Les deux industriels travaillent déjà à la création d’une coentreprise visant à renforcer leurs capacités dans le domaine des missiles à longue portée. L’objectif affiché est de structurer une production industrielle plus robuste face à une demande militaire en hausse en Europe. Le nouveau modèle s’inscrit dans une continuité technologique. Le RUTA Block 1 est déjà produit en série aux Pays-Bas, tandis que le RUTA Block 2 a été développé dans le cadre du programme ukrainien Brave1. Ce dernier doit entrer en phase de production élargie à partir de 2026.

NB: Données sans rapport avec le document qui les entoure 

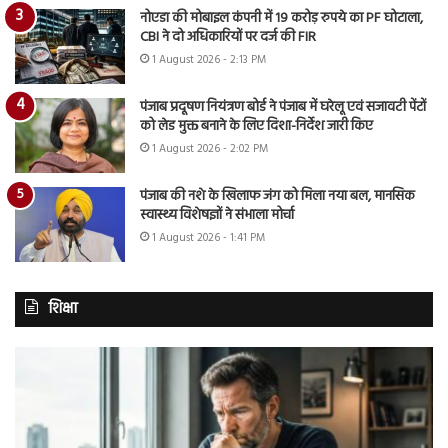
नोएडा की मोबाइल कंपनी में 19 करोड़ रुपये का PF घोटाला,
CBI ने दो अधिकारियों पर दर्ज की FIR
1 August 2026 - 2:13 PM
पंजाब प्रदूषण नियंत्रण बोर्ड ने पंजाब में घरेलू एवं सजावटी पेंटों
को लेड मुक्त बनाने के लिए दिशा-निर्देश जारी किए
1 August 2026 - 2:02 PM
पंजाब की नशे के खिलाफ जंग को मिला नया बल, मानसिक
स्वास्थ्य विशेषज्ञों ने संभाला मोर्चा
1 August 2026 - 1:41 PM
शिक्षा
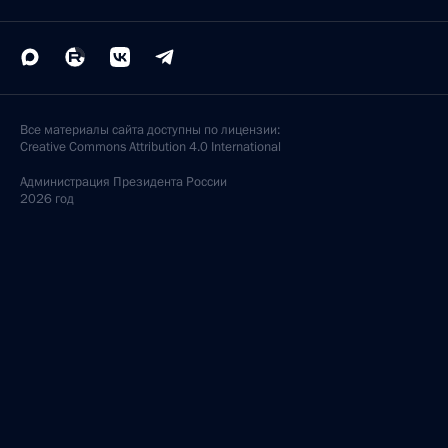
Все материалы сайта доступны по лицензии:
Creative Commons Attribution 4.0 International
Администрация
Президента России
2026 год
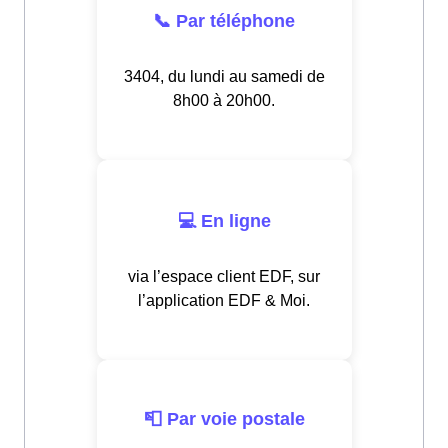
📞 Par téléphone
3404, du lundi au samedi de
8h00 à 20h00.
💻 En ligne
via l’espace client EDF, sur
l’application EDF & Moi.
📮 Par voie postale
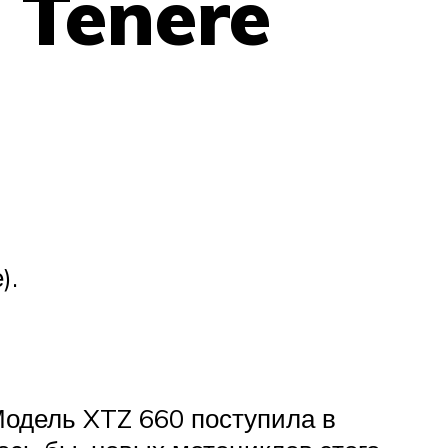
 Tenere
).
Модель XTZ 660 поступила в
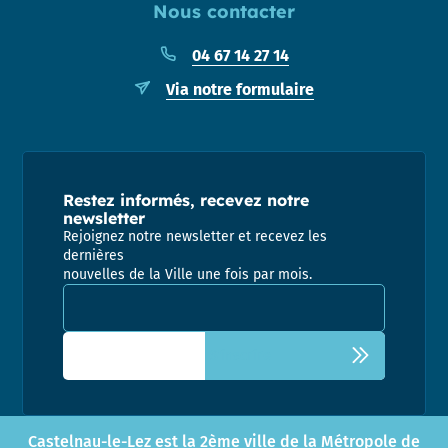
Nous contacter
04 67 14 27 14
Via notre formulaire
Restez informés, recevez notre
newsletter
Rejoignez notre newsletter et recevez les
dernières
nouvelles de la Ville une fois par mois.
Adresse email pour la newsletter
Castelnau-le-Lez est la 2ème ville de la Métropole de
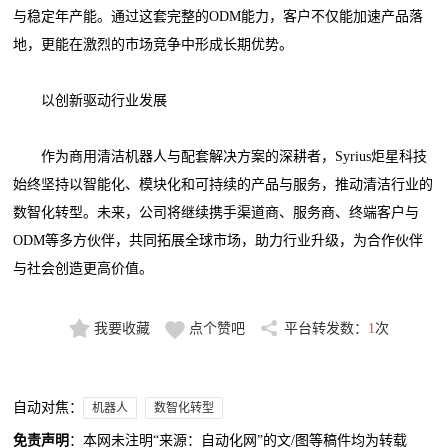
与稳定年产能。通过这套完整的ODM能力，客户不仅能加速产品落
地，更能在激烈的市场竞争中形成长期优势。
以创新驱动行业发展
作为商用清洁机器人与配套解决方案的深耕者，Syrius炬星科技
始终坚持以智能化、模块化和可持续的产品与服务，推动清洁行业的
数智化转型。未来，公司将继续携手渠道商、服务商、终端客户与
ODM等多方伙伴，共同拓展全球市场，助力行业升级，为合作伙伴
与社会创造更高价值。
我要收藏
点个赞吧
平台转发数：
1
次
自动对焦：
机器人
数智化转型
免责声明
：本网未注明“来源：自动化网”的文/图等稿件均为转载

Navigation autonome et résistance au brouillage GPS

Le missile RUTA Block 3 doit intégrer un système de navigation autonome conçu pour évoluer dans des environnements difficiles, notamment dans des zones où le signal GPS peut être brouillé. Il serait également équipé d’un turboréacteur de nouvelle génération, le Destinus T220, destiné à améliorer ses performances en vol et à soutenir sa portée stratégique. Selon Destinus, l’Ukraine accueillera les essais du missile et pourrait également participer à la production de certains composants essentiels.

L’ingénierie et la conception seraient réalisées aux Pays-Bas, tandis que l’Allemagne pourrait accueillir une partie des capacités industrielles via la future coentreprise Rheinmetall Destinus Strike Systems. Au-delà des performances techniques, les industriels mettent en avant un enjeu industriel majeur : passer d’une production limitée à une capacité de fabrication à grande échelle.

«L’Europe entre dans une nouvelle ère de défense où le facteur décisif n’est plus la simple existence d’armes de précision, mais la capacité de les produire, de les renouveler et de les faire évoluer à l’échelle industrielle lors d’opérations prolongées et de haute intensité», estime Mikhaïl Kokorich, dirigeant de Destinus.